Idaho’s Child Welfare program has received federal approval to broaden its use of federal funds to include in-home preventive and treatment services for families who are struggling, with an aim to keep children in their homes and out of foster care.

The $83 million demonstration waiver is a five-year pilot program in which federal funds currently earmarked for out-of-home foster care and adoption payments can be used for treatment and preventive services.  With in-home services, Department of Health and Welfare social workers can help stabilize family crises so some children can safely remain in their homes. The demonstration waiver begins July 1, 2014.

“We know we can achieve better outcomes for children if we can keep them safely with their families while we help them work through their issues,” says Rob Luce, administrator for the Division of Family and Community Services. “The problem in providing preventive and treatment services is the lack of funding—the majority of our federal funds are restricted to out-of- home placements. We want more flexibility to provide services to avert placement, which we hope will improve outcomes and save taxpayer dollars.”

The Idaho Child Welfare program plans to use this funding flexibility to help fund services that include:

  1. Trauma-Informed Services: Most abused or neglected children and their parents have suffered from a major traumatic event in their lives. Trauma Informed Services addresses the trauma to reduce stress and safety issues for the family.
  2. 2. Family-Group Decision-Making: Engages extended family and friends of a struggling family for their support in protecting the children and helping the parents deal with issues that pose a safety threat.
  3. Evidence-Based Parenting Classes: Evidence-based classes give parents the tools they need to provide a safe environment for their children.

Funding also will be used for families who have been reunited with their children after placement in foster care to address issues that might arise.  These in-home services may allow children to remain safely in their homes and not reenter foster care if problems arise.  “We believe this opportunity may impact the national model of child welfare services from one that reacts to abuse and neglect, to one that focuses on prevention and stabilization when possible,”  Luce says.

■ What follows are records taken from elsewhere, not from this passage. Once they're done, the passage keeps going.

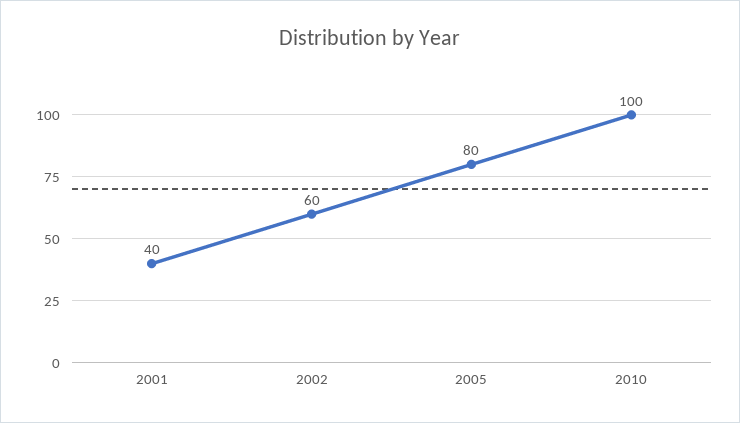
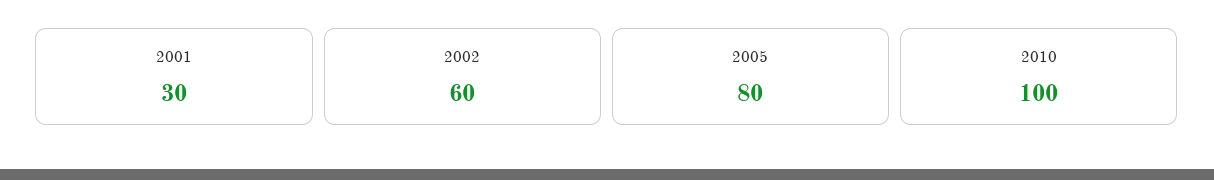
2001: 40 -> 30

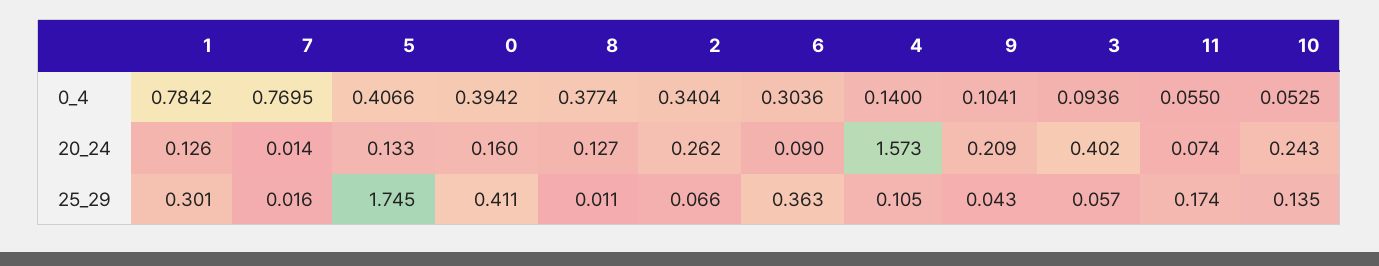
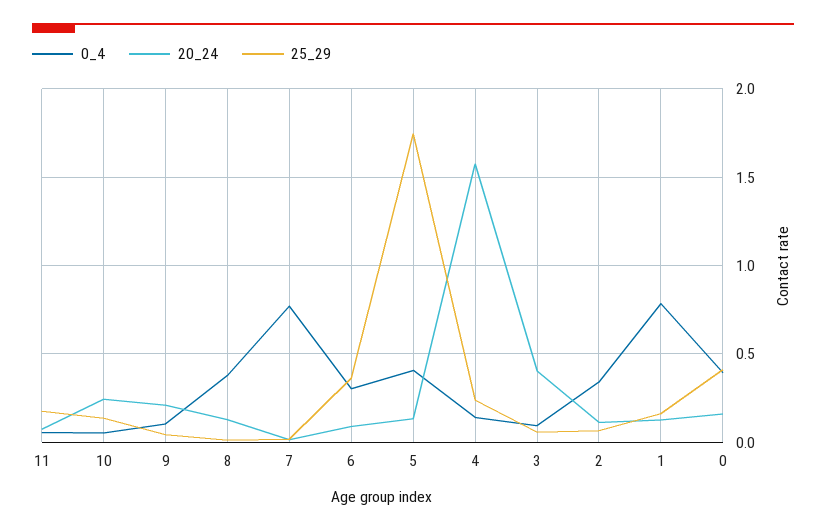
20_24, 2: 0.262 -> 0.1
25_29, 1: 0.301 -> 0.15
25_29, 4: 0.105 -> 0.25

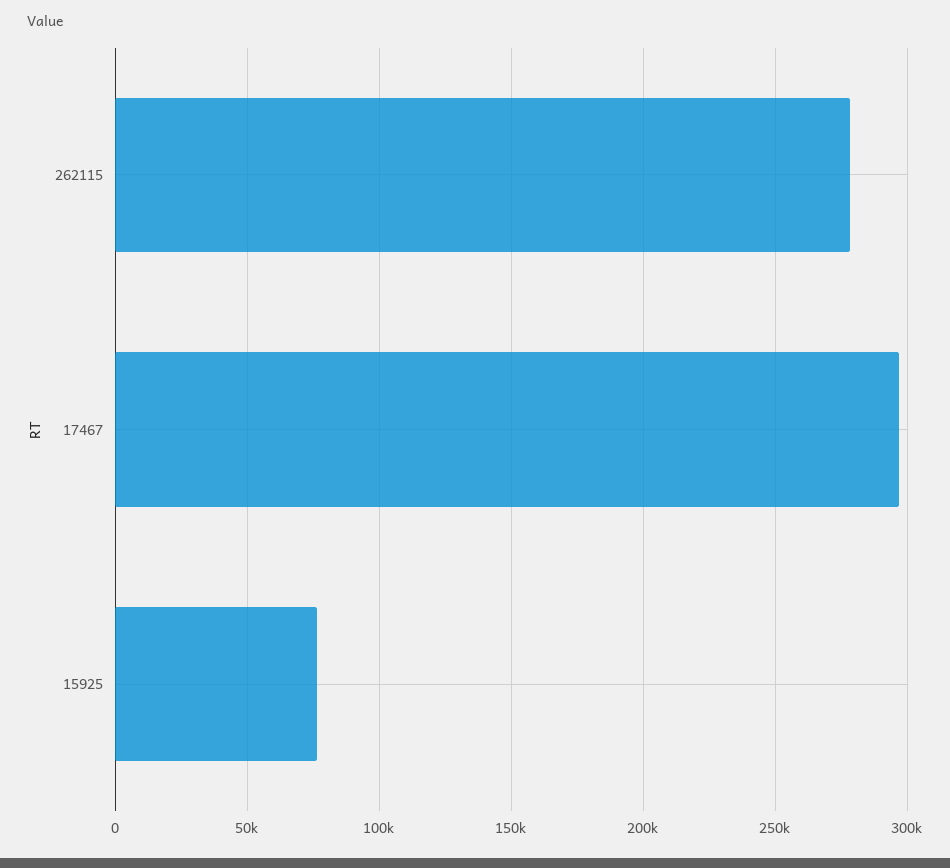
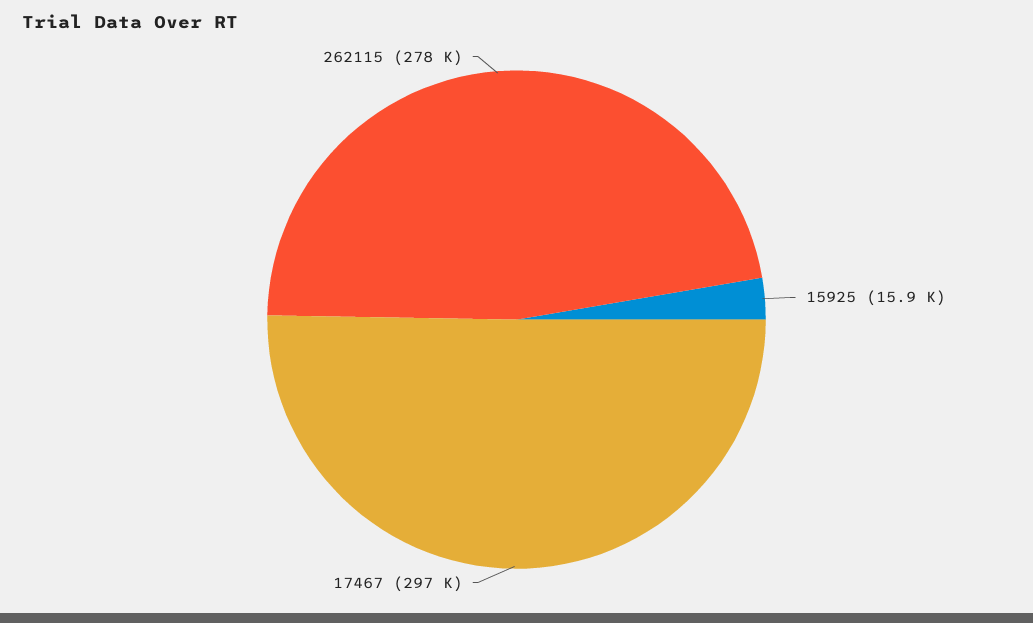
15925: 75000 -> 15900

The Idaho Child Welfare program provided foster care services for 2,388 children during SFY 2013. On any given day in Idaho, there are approximately 1,300 children in foster care.  Federal funding is based on the number of children in out-of-home placements. With this waiver, however, funding will not decrease if the state is successful in reducing the number of foster children by providing more in-home services. Any savings the state realizes over the course of the demonstration waiver will be reinvested in the Idaho Child Welfare program.